En second lieu, Monsieur [M] [E] ne rapporte pas la preuve des frais qu’il a avancés pour assurer la défense de ses intérêts.
En conséquence, la demande au titre de l’article 700 du code de procédure civile sera rejetée.
Par ailleurs, les dépens seront à la charge de la [8], excepté les frais d’expertise qui seront à la charge de la [5] [Localité 9].
PAR CES MOTIFS
Le tribunal, après en avoir délibéré conformément à la loi, statuant publiquement, par jugement contradictoire et en premier ressort, par mise à disposition au greffe de la présente décision,
DECLARE fondé le recours formé par Monsieur [U] [M] [E] contre la décision du 28 décembre 2017 de la [7] ayant retenu un taux d’incapacité de 9 % à la date de consolidation du 24 novembre 2017.

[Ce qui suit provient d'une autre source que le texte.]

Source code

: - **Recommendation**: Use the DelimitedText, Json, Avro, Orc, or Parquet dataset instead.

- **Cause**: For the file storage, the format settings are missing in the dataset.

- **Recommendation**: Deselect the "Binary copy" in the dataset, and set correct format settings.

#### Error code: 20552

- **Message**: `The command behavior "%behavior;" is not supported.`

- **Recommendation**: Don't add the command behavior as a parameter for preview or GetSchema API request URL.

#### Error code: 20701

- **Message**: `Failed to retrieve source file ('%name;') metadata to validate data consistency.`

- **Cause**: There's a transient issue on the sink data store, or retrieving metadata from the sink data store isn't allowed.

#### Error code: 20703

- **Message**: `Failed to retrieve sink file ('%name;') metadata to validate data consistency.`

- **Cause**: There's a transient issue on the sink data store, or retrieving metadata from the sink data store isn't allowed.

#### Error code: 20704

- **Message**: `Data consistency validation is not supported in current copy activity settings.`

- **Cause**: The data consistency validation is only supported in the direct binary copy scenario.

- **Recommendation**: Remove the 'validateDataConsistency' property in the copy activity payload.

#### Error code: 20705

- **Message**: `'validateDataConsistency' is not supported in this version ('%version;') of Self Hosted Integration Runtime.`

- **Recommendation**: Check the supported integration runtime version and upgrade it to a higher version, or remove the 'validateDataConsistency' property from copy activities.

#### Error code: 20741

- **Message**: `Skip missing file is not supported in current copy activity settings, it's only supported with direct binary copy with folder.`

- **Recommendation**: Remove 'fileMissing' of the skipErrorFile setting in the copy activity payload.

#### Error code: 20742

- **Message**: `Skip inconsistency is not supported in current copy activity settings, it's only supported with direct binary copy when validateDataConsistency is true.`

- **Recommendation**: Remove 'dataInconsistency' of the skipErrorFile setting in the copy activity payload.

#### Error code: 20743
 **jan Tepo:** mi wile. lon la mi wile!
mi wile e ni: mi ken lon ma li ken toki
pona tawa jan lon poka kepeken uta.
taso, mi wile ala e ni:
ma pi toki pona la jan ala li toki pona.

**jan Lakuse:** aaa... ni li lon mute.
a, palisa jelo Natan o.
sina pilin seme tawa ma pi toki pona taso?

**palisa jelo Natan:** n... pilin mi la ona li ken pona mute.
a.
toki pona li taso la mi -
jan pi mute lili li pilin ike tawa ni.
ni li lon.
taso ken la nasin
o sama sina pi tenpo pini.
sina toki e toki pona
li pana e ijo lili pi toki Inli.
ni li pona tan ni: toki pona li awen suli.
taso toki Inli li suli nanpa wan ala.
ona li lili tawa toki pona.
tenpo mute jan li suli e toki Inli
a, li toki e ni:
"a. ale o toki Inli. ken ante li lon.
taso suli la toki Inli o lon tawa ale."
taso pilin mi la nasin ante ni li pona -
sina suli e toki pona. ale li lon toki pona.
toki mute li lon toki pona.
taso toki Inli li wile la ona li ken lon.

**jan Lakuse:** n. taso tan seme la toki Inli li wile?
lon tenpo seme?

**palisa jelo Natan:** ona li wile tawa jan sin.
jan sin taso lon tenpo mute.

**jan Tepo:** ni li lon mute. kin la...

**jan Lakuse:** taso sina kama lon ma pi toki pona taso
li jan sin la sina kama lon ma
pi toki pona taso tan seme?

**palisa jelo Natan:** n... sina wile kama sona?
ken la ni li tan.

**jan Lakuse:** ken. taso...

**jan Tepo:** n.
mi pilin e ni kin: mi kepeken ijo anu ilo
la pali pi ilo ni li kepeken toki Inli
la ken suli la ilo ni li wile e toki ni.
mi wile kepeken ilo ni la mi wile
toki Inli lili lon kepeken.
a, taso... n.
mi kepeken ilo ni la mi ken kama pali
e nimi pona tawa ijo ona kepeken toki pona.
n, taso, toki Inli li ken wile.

FIXE à 20% à la date du 24 novembre 2017 (date consolidation) le taux d’incapacité permanente partielle de Monsieur [U] [M] [E] comprenant le taux de 5% au titre de l’incidence professionnelle consécutive à l’accident du travail du 4 décembre 2014.
REJETTE la demande sur le fondement de l’article 700 du code de procédure civile.
DIT que la [8] supportera la charge des dépens, à l’exception des frais d’expertise qui sont pris en charge par la [5] [Localité 9] conformément aux dispositions de l’article L. 142-11 du code de la sécurité sociale.
Fait et jugé à [Localité 9] le 16 Avril 2025
Le Greffier Le Président
N° RG 19/02005 – N° Portalis 352J-W-B7D-CO3EV
EXPÉDITION exécutoire dans l’affaire :
Demandeur : M. [U] [B] [M] [E]
Défendeur : [7]
EN CONSÉQUENCE, LA RÉPUBLIQUE FRANÇAISE mande et ordonne :
A tous les huissiers de justice, sur ce requis, de mettre ladite décision à exécution,
Aux procureurs généraux et aux procureurs de la République près les tribunaux judiciaire d’y tenir la main,
A tous commandants et officiers de la force publique de prêter main forte lorsqu’ils en seront légalement requis.
En foi de quoi la présente a été signée et délivrée par nous, Directeur de greffe soussigné au greffe du Tribunal judiciaire de Paris.